Intro

This blog gains its name from the book Steele's Answers published in 1912. It began as an effort to blog through that book, posting each of the Questions and Answers in the book in the order in which they appeared. I started this on Dec. 10, 2011. I completed blogging from that book on July 11, 2015. Along the way, I began to also post snippets from Dr. Steele's other writings — and from some other holiness writers of his times. Since then, I have begun adding material from his Bible commentaries. I also re-blog many of the old posts.

Saturday, June 20, 2015

How to Recognize the Holy Spirit


Some may be inclined to ask another question, How do we recognize the Holy Spirit? How do we know that it is He and not some lying spirit who is speaking to us?

The how of all knowledge is mysterious. The philosophers are not agreed in the method of our knowledge of the external world. Some assert that we know only our own sensations and ideas, and therefore we are not sure that there is a material world external to our minds. These idealists are inclined to apply the same reasoning to Christian experience and to insist that it is all subjective in its origin, that there is no God in it, that all the changes supposed to be wrought by a divine person outside of us, regenerating, forgiving witnessing, sanctifying and indwelling, are from hidden causes in our own minds. This kind of reasoning would deny the existence of any human personality outside of ourselves, as well as any material existence. It would reduce all phenomena to our own consciousness and ourselves to a string of sensations. All these absurdities must follow the admission that all our religious experiences are only varying states of our own thoughts and feelings with no external cause. Such a conclusion we are not prepared to accept. When the morning light dispels the darkness, I know that the sun has arisen, and I do not need a candle to see him rise. So when amid the gloom of condemnation for my sins, while trusting in Jesus Christ, a light suddenly shoots into my mind and a voice within cries "Abba, Father," and the feeling of dread is suddenly, changed to filial love toward God, I know that a divine messenger is announcing forgiveness of my sins. This divine sunrise is self-evidencing. I need no rush-light of human philosophy or testimony to certify it. What has taken place is that my dead soul has been made alive. This life has quickened my dormant power of spiritual perception, so that I know by unerring intuition the presence of God the Holy Spirit. "To know the Spirit," says Murray, "is the divine foundation of 'certainty." Christian experience rests upon the same basis with mathematics and all philosophy — "self evident truth, the activity of the immanent God in the human soul." (Joseph Cook.)

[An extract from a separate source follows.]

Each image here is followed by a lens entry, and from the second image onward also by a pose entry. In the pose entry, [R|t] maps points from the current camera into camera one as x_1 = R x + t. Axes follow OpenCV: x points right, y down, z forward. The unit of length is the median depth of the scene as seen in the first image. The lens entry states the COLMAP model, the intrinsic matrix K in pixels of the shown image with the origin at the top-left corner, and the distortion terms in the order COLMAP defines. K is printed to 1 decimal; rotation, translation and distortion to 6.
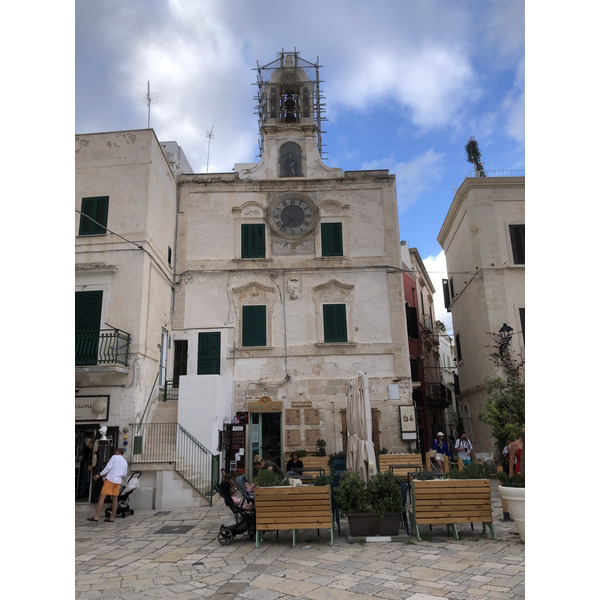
lens RADIAL K [[485.7, 0, 293.0], [0, 485.7, 295.2], [0, 0, 1]] dist [0.062538, -0.080355]
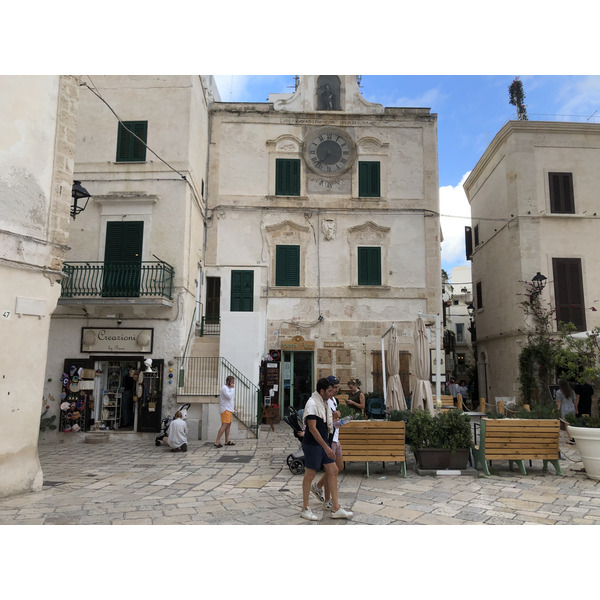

But we are not left without some light upon the question how we know the Holy Comforter. John says, "Ye know him, for he shall be in you," or as the Revised Version, "He is in you," the future being by prolepsis spoken of as present, as Alford thinks. The abiding indwelling of the Spirit is assumed to be in the consciousness of the believer.


He who knows the Holy Spirit will always have the Spirit's fruit as a confirmation of His inmost indwelling. But the knowledge is not the result of the fruit, but its cause. He must know in order to have love, joy, peace, etc. He knows directly by intuition, and not inferentially. Hence he needs not to be told by some experienced Christian, "This is the Holy Ghost." He needs no such introduction. The Spirit of truth brings His own credentials with Him, which even the most illiterate can read. He may not be able to tell the distinctive marks by which the voice of the Spirit is distinguished from the suggestions of his own heart, but he instinctively feels them.

He recognizes the Spirit of God as a solid and eternal reality, while the world with its glitter of gold, and rank, its style, pomp and power, is a brilliant but vanishing vapor. Hence he is ready, if he must choose between grieving the Spirit and the loss of all earthly good, to go to a martyr's death at the stake or block with shouts of joy. If you think I am theorizing, read Ulhorn's "Conflict of Christianity with Paganism" and Fox's "Book of Martyrs."

He who knows the Spirit quickly recognizes the stranger who has the same knowledge, when all the rest of mankind fail to discern the invisible seal of God in his forehead.

He does not look at the denominational badge. He is free from any overweening partiality to some particular earmark when the name of Jesus is on the sheep, for the Spirit of God dwells in all real saints.

"Names and sects and parties fall;

Thou, O Christ, art all in all."

The explanation of this fact is that the Paraclete is the bond of union, the Spirit of life, connecting each believer with all others by uniting them with our risen Lord. We have in our modern times telephones, which so transmit speech as to bind up into a social union and possible daily converse millions of people separated by hundreds and even thousands of miles. This is possible only by having all the wires meet at a common center. This center of Christian union and communion through the Holy Ghost is our glorified and adorable Lord Jesus. The agency of electricity in the social union of mankind is a faint reflection of the agency of the Holy Spirit in the spiritual union of Christians. The wonders of science on the plane of nature are of small account when compared with the wonders of the Spirit on the plane of the supernatural.

— from The Gospel of the Comforter, Chapter 22.